Conventional SPEDs typically include a tamper resistant casing which is either hermetically sealed or uses one way screws so that access to the internal components of the SPED cannot be achieved without physical evidence. The security software which includes the cryptographic keys and encryption algorithms used by the SPED is stored in a secure manner using a single integrated circuit design having onboard memory. In order to maximize security, the SPED security software must be protected to inhibit access to and/or alteration of the encryption algorithms. This can be achieved by using a mask programmed device or a one-time programmable (OTP) device. Mask programmed devices provide a good solution only if the encryption algorithms and SPED system software are identical for large groups of financial institutions and card issuers. Unfortunately, the encryption algorithms used by the financial institutions and card issuers differ for each type of card and from country to country. Moreover, the encryption algorithms tend to change as each financial institution develops improvements to the encryption algorithms to improve security. These differences in SPED operating software make the use of mask programmed devices unsuitable.

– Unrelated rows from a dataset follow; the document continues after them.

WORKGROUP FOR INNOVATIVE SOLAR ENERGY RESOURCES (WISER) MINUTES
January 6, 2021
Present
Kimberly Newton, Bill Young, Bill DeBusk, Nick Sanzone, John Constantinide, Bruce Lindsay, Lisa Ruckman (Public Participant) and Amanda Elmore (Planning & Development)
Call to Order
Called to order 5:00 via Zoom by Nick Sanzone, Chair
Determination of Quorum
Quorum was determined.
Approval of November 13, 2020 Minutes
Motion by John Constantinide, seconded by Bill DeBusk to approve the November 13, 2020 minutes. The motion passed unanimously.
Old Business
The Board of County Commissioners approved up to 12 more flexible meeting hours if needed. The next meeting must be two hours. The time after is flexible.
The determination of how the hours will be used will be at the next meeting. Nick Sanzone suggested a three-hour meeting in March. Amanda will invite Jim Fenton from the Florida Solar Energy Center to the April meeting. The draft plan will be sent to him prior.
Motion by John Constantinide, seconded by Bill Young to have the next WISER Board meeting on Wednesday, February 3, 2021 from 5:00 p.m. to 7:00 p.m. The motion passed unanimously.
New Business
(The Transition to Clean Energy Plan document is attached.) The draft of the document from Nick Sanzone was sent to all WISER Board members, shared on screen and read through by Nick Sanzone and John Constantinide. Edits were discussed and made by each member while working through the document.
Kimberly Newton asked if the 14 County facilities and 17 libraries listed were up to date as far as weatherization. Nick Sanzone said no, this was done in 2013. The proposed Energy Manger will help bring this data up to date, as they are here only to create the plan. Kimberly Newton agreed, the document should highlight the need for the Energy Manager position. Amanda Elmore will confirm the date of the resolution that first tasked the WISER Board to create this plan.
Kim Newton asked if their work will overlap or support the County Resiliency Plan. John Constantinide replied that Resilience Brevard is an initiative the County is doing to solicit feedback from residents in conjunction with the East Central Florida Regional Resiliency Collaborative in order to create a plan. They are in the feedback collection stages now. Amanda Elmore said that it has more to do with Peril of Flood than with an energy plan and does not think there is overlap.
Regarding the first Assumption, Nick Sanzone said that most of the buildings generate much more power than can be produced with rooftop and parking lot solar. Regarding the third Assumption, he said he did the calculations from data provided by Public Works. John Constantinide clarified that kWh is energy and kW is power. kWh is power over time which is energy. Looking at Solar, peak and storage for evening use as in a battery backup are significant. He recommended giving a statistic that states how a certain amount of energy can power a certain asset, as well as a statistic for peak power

In contrast, OTP devices provide greater flexibility allowing the SPED security and system software to be tailored for each specific financial institution and/or card issuer. During the manufacture of conventional SPEDs incorporating OTP devices, the OTP devices are firstly programmed with the SPED system and security software. The OTP devices are then burned with a security bit. Following this, the printed circuit board (PCB) within the SPED is populated with its internal electronic components including the programmed OTP device and the SPED is fully assembled. Following this, the SPED is tested and if the results of the tests are satisfactory, the SPED casing is permanently or hermetically sealed.

The above manufacturing process is usually performed for specific customers and in ordered quantities and only after the purchase of the components of the SPED. Component programming lead times must therefore be taken into account for the OTP device programming steps thereby increasing the SPED manufacturing process time. Accordingly, improved methods of assembling and programming SPEDs are desired.

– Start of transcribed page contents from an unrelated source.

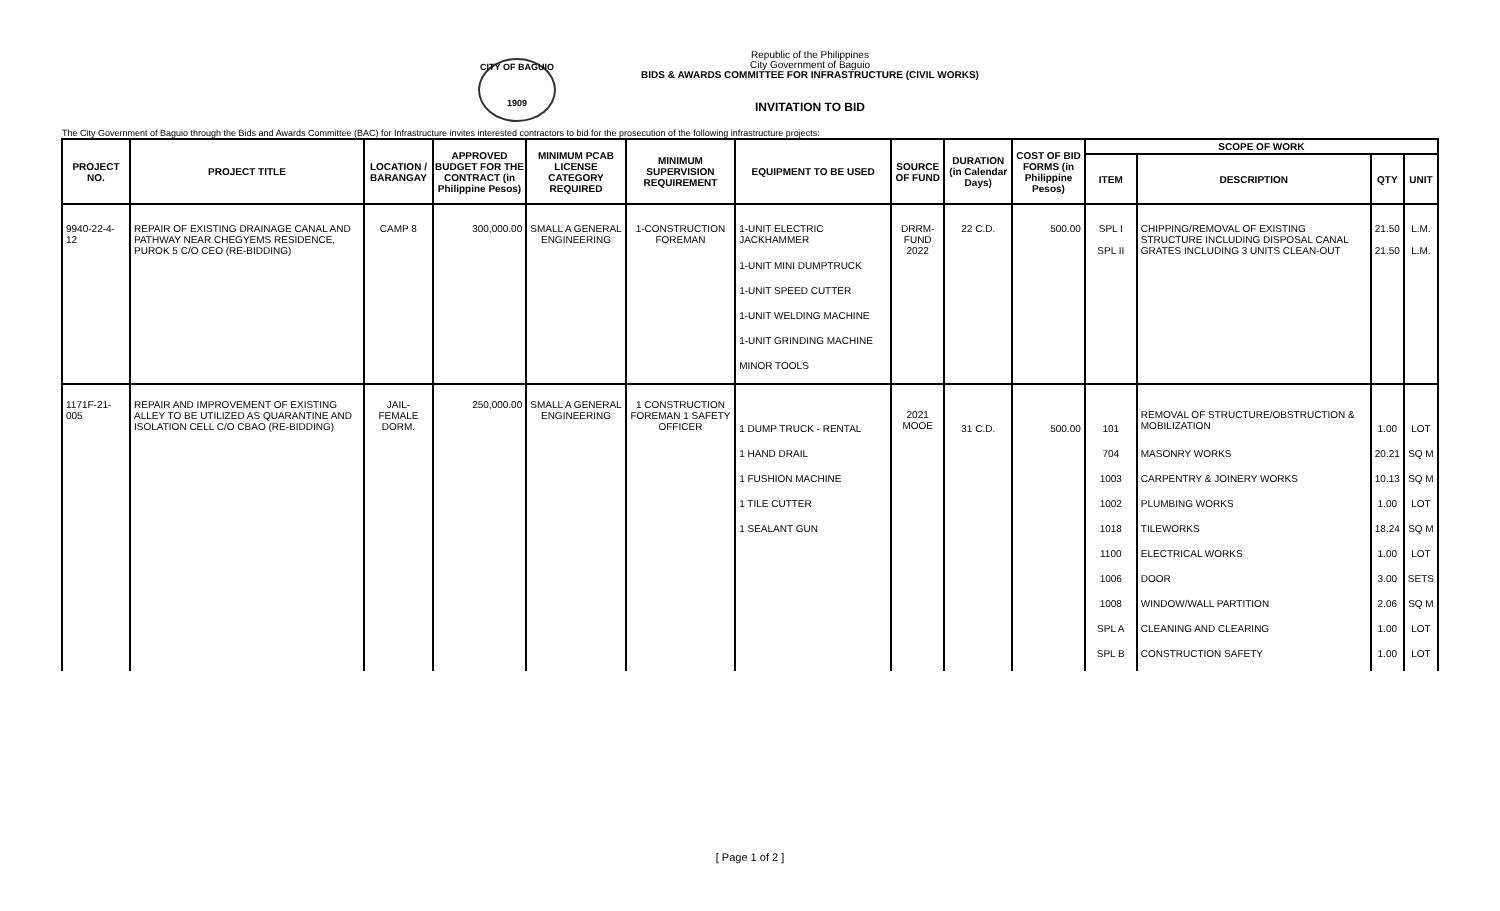CITY OF BAGUIO
1909
Republic of the Philippines
City Government of Baguio
BIDS & AWARDS COMMITTEE FOR INFRASTRUCTURE (CIVIL WORKS)
INVITATION TO BID
The City Government of Baguio through the Bids and Awards Committee (BAC) for Infrastructure invites interested contractors to bid for the prosecution of the following infrastructure projects:
| PROJECT NO. | PROJECT TITLE | LOCATION / BARANGAY | APPROVED BUDGET FOR THE CONTRACT (in Philippine Pesos) | MINIMUM PCAB LICENSE CATEGORY REQUIRED | MINIMUM SUPERVISION REQUIREMENT | EQUIPMENT TO BE USED | SOURCE OF FUND | DURATION (in Calendar Days) | COST OF BID FORMS (in Philippine Pesos) | SCOPE OF WORK | | | |
| --- | --- | --- | --- | --- | --- | --- | --- | --- | --- | --- | --- | --- | --- |
| | | | | | | | | | | ITEM | DESCRIPTION | QTY | UNIT |
| 9940-22-4-12 | REPAIR OF EXISTING DRAINAGE CANAL AND PATHWAY NEAR CHEGYEMS RESIDENCE, PUROK 5 C/O CEO (RE-BIDDING) | CAMP 8 | 300,000.00 | SMALL A GENERAL ENGINEERING | 1-CONSTRUCTION FOREMAN | 1-UNIT ELECTRIC JACKHAMMER | DRRM-FUND 2022 | 22 C.D. | 500.00 | SPL I SPL II | CHIPPING/REMOVAL OF EXISTING STRUCTURE INCLUDING DISPOSAL CANAL GRATES INCLUDING 3 UNITS CLEAN-OUT | 21.50 21.50 | L.M. L.M. |
| | | | | | | 1-UNIT MINI DUMPTRUCK | | | | | | | |
| | | | | | | 1-UNIT SPEED CUTTER | | | | | | | |
| | | | | | | 1-UNIT WELDING MACHINE | | | | | | | |
| | | | | | | 1-UNIT GRINDING MACHINE | | | | | | | |
| | | | | | | MINOR TOOLS | | | | | | | |
| 1171F-21-005 | REPAIR AND IMPROVEMENT OF EXISTING ALLEY TO BE UTILIZED AS QUARANTINE AND ISOLATION CELL C/O CBAO (RE-BIDDING) | JAIL-FEMALE DORM. | 250,000.00 | SMALL A GENERAL ENGINEERING | 1 CONSTRUCTION FOREMAN 1 SAFETY OFFICER | 1 DUMP TRUCK - RENTAL | 2021 MOOE | 31 C.D. | 500.00 | 101 | REMOVAL OF STRUCTURE/OBSTRUCTION & MOBILIZATION | 1.00 | LOT |
| | | | | | | 1 HAND DRAIL | | | | 704 | MASONRY WORKS | 20.21 | SQ M |
| | | | | | | 1 FUSHION MACHINE | | | | 1003 | CARPENTRY & JOINERY WORKS | 10.13 | SQ M |
| | | | | | | 1 TILE CUTTER | | | | 1002 | PLUMBING WORKS | 1.00 | LOT |
| | | | | | | 1 SEALANT GUN | | | | 1018 | TILEWORKS | 18.24 | SQ M |
| | | | | | | | | | | 1100 | ELECTRICAL WORKS | 1.00 | LOT |
| | | | | | | | | | | 1006 | DOOR | 3.00 | SETS |
| | | | | | | | | | | 1008 | WINDOW/WALL PARTITION | 2.06 | SQ M |
| | | | | | | | | | | SPL A | CLEANING AND CLEARING | 1.00 | LOT |
| | | | | | | | | | | SPL B | CONSTRUCTION SAFETY | 1.00 | LOT |
[ Page 1 of 2 ]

It is therefore an object of the present invention to provide a novel method of assembling and programming a secure personal identification number entry device such as a point-of-sale financial transaction terminal. DISCLOSURE OF THE INVENTION

Broadly stated, the present invention provides a novel method of assembling and programming a secure personal identification number entry device (SPED) which allows the printed circuit board within the SPED to be populated in large batches. In one embodiment, the method includes the steps of populating a printed circuit board with the internal electronic components of the SPED including the OTP secure integrated circuit device and then assembling the SPED. Once assembled, the OTP secure integrated circuit device on the printed circuit board is programmed with the SPED system and security software by way of an external serial port on the SPED. Following this, the SPED is burned with a security bit and the SPED is tested. After testing, the SPED is permanently or hermetically sealed to inhibit access to the fully programmed OTP secure integrated circuit device within the SPED. In another embodiment, the method includes the step of programming the OTP secure integrated circuit device with the SPED system software, test function software and a security software applications interface. The SPED printed circuit board is then populated with the internal electronic components of the SPED including the OTP secure integrated circuit device and the SPED is assembled. Once assembled, the SPED is tested and then permanently or hermetically sealed. After permanently or hermetically sealing the SPED, the OTP secure integrated circuit device is programmed with the SPED security software and is then burned with the security bit by way of an external serial port.

According to one aspect of the present invention there is provided a method of assembling and programming a secure personal identification number entry device, said secure personal identification number entry device including an outer casing, input means on said casing to allow financial transaction data including a personal identification number or a password to be entered therein, a card reader accommodated by said outer casing to receive and read a credit, debit or smart card, a processor within said outer casing and in communication with said input means and card reader, said processor including a one-time programmable secure integrated circuit device to encrypt said personal identification number or password and a transmitter to transmit said financial transaction data including the encrypted personal identification number or password to a financial institution for processing, said method comprising the steps of:

(i) populating a printed circuit board with electronic components forming said processing means including said one-time programmable secure integrated circuit device;

(ii) assembling said secure personal identification number entry device; and

(iii) programming said one-time programmable secure integrated circuit device with security software including an encryption algorithm by way of an external port on said outer casing.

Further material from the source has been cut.